JAKARTA, KOMPAS.com - Direktur Eksekutif Perkumpulan untuk Pemilu dan Demokrasi (Perludem) Titi Anggraini menganggap Indonesia belum sepenuhnya siap menjadikan e-KTP sebagai salah satu syarat administrasi dalam sistem demokrasi.
Menurut Titi, penerapan e-KTP belum bisa diterima secara merata oleh warga negara Indonesia.
"e-KTP dipaksakan sebagai basis administrasi kepemiluan," ujar Titi dalam diskusi di Jakarta, Minggu (2/4/2017).
Dalam Undang-Undang Nomor 10 Tahun 2016 tentang Pilkada dinyatakan bahwa seseorang memiliki hak memilih dan dipilih jika melampirkan salinan e-KTP sebagai salah satu syarat utama.
Padahal, masih banyak WNI yang belum mendapatkan e-KTP karena adanya kasus korupsi dan masalah lainnya.
(Baca juga: Tak Sekedar Rugikan Keuangan Negara, Korupsi e-KTP Dinilai Cederai Demokrasi)
Titi mengatakan, sebelum adanya aturan tersebut, pemerintah sudah mencoba menerapkan e-KTP dalam pemilu 2014.
Menteri Dalam Negeri saat itu, Gamawan Fauzi, menilai e-KTP mampu menyaring Daftar Pemilih Tetap jadi lebih efektif.
Pemerintah saat itu telah diingatkan bahwa pemenuhan hak pilih warga negara tak bisa ditentukan keterpenuhan administrasi kependudukan.
"Tapi saat itu dibilang DPT banyak bocornya. e-KTP bisa jadi penyaring, supaya DPT tidak bocor karena hanya satu NIK," kata Titi Anggraini.

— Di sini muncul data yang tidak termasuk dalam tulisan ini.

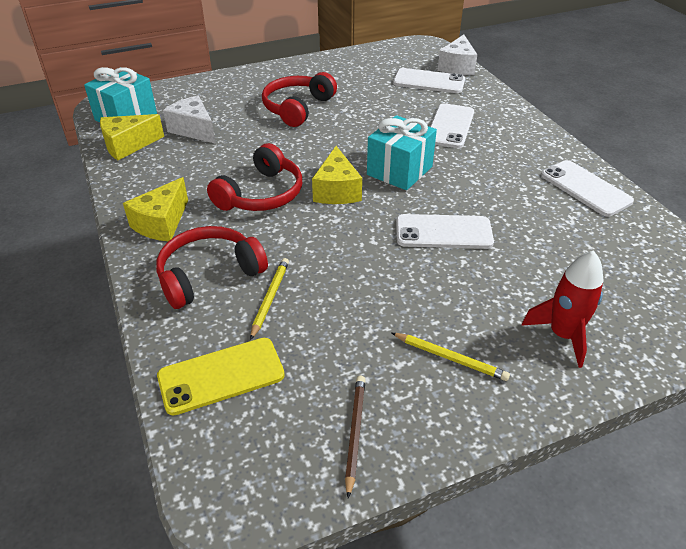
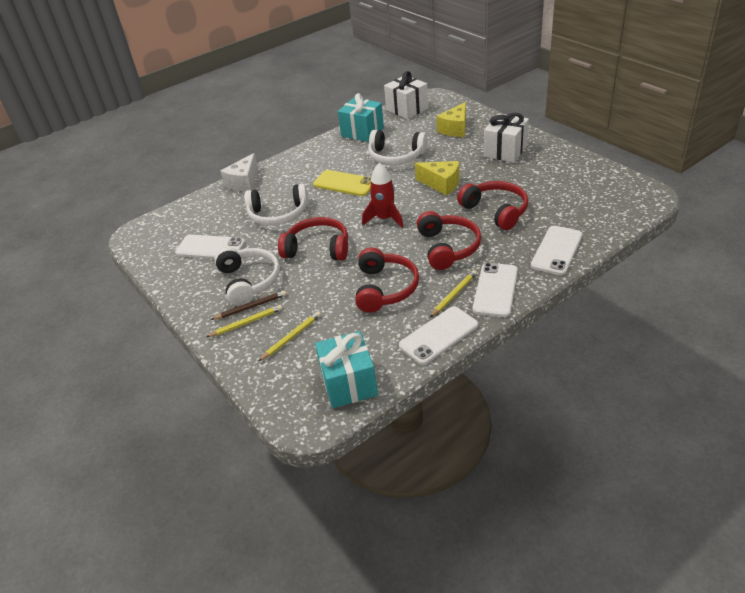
red headphones: 3 -> 4
white cheese: 2 -> 1
white gift: 0 -> 2
white headphones: 0 -> 3
yellow cheese: 3 -> 2
yellow pencil: 2 -> 3

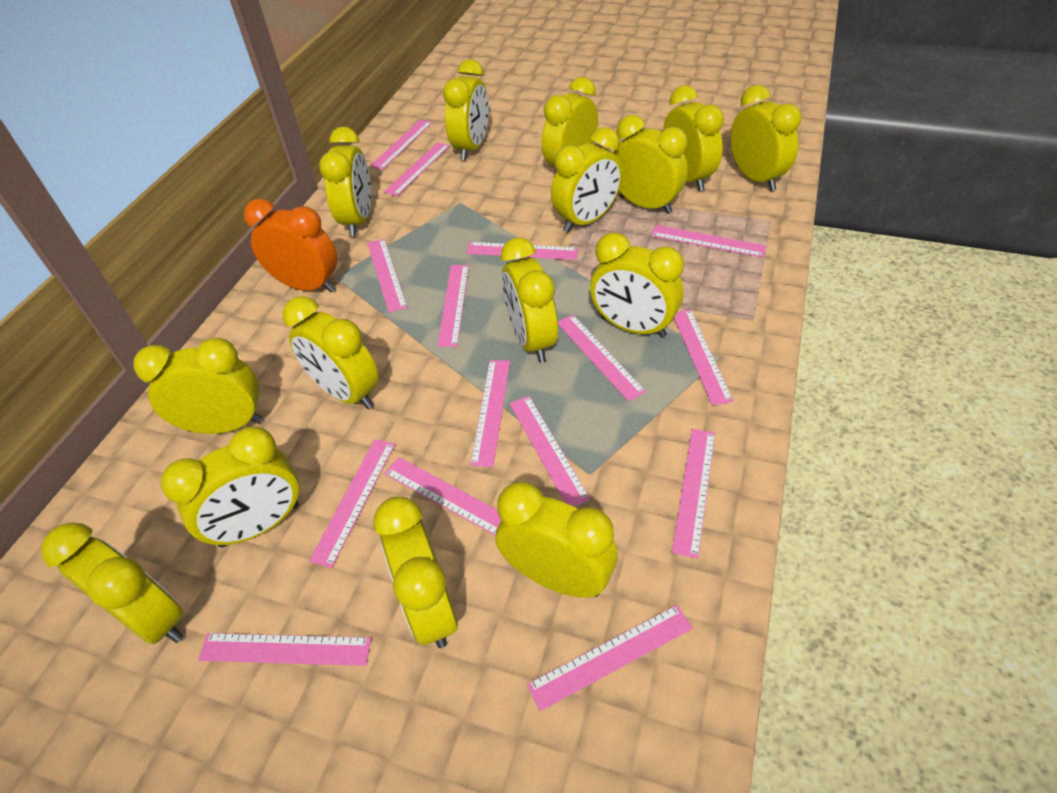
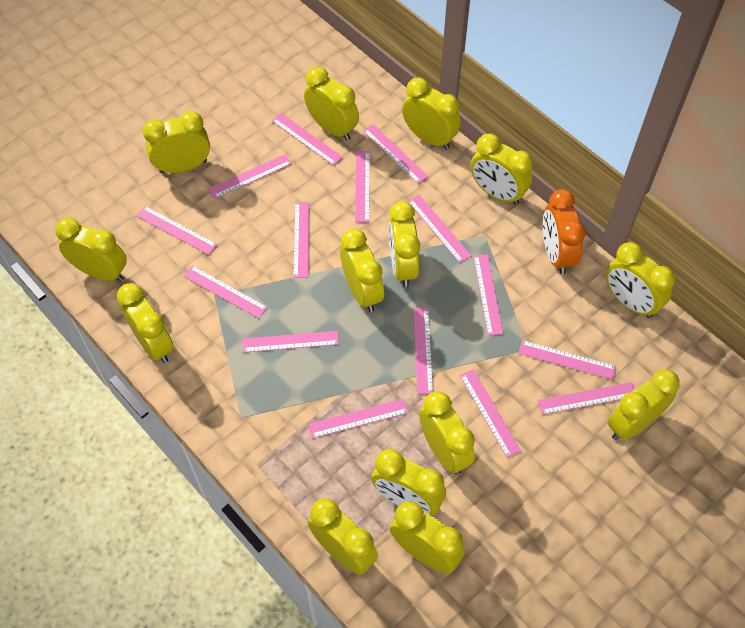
yellow clock: 15 -> 14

Namun, penerapan itu gagal karena masih sebagian kecil yang menerima kartu tersebut. Tahun berikutnya, penerapan e-KTP sebagai syarat dalam pemilu kembali digaungkan. Lagi-lagi, penerapannya gagal karena penyebaran e-KTP belum merata.
Pada 2016, DPR merevisi Undang-Undang tentang Pilkada dan memasukkan e-KTP sebagai syarat.
Titi Anggraini menyorot Pasal 200A ayat (4) yang berbunyi, "syarat dukungan calon perseorangan maupun sebagai syarat terdaftar sebagai pemilih menggunakan Kartu Tanda Penduduk Elektronik terhitung sejak bulan Januari 2019".
Sementara itu, syarat tersebut sudah diterapkan dalam pilkada serentak Februari 2017 kemarin.
"Ternyata pasal itu diabaikan. Saking semangatnya gunakan basis e-KTP sebagai penyusunan DPT, memaksakan penerapan yang diterapkan dalam 2017," kata dia.
Meski begitu, pemilih tetap bisa menggunakan hak pilihnya jika meminta surat keterangan ke Dinas Dukcapil yang menyatakan bahwa belum menerima e-KTP dalam bentuk fisik.
Namun, kata Titi, cukup banyak yang tidak tahu adanya mekanisme tersebut. Permohonan surat keterangan itu dianggap membebani masyarakat karena harus proaktif demi mendapatkan hak pilihnya.
"Yang salah bukan pemilih, tapi yang dibebanin pemilihnya untuk mengurus ke Dukcapil," kata Titi.
"Memang salah siapa e-KTP belum keluar? Kok bisa pede terapkan aturan yang punya persoalan di lapangan dan berpengaruh pada hak konstitusional warga negara," ucap dia.